LISTED ENTRIES »
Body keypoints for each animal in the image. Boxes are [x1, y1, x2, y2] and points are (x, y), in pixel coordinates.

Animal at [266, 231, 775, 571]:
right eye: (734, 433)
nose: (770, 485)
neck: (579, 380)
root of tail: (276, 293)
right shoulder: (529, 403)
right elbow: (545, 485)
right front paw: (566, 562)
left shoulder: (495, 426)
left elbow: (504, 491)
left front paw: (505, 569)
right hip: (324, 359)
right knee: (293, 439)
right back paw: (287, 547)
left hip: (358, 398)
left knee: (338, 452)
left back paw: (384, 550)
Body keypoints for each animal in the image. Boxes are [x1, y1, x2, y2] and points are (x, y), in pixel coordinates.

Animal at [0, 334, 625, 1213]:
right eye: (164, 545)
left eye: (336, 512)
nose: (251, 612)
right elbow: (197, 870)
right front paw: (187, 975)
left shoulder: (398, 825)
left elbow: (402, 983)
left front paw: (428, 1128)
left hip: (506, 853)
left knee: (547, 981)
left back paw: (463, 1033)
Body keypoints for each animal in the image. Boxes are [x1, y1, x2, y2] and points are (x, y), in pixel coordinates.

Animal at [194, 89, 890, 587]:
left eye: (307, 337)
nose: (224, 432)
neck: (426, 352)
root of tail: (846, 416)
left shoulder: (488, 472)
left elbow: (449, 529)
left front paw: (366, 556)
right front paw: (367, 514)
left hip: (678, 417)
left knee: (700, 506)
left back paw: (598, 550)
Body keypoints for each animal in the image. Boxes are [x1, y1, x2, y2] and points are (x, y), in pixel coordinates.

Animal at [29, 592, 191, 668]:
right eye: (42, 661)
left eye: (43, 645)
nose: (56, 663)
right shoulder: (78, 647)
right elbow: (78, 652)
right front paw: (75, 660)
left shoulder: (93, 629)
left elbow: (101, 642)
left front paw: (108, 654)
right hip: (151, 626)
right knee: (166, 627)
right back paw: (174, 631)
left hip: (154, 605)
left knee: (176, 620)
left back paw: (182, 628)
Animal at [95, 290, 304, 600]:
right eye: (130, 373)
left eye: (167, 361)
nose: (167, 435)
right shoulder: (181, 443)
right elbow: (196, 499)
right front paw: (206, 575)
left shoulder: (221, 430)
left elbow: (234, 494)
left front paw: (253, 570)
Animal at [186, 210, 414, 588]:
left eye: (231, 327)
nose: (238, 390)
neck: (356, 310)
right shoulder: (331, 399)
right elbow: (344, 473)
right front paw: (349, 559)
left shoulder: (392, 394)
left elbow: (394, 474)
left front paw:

WHAT IS REQUIRED » Both the first line of the data above and the line with "right elbow: (545, 485)" must be included; please return exactly those lines and the ones between them.

REPLY TO THE EXERCISE »
Body keypoints for each animal in the image. Boxes are [x1, y1, x2, y2] and points are (x, y), in pixel coordinates.

Animal at [266, 231, 775, 571]:
right eye: (734, 433)
nose: (770, 485)
neck: (579, 380)
root of tail: (276, 293)
right shoulder: (529, 403)
right elbow: (545, 485)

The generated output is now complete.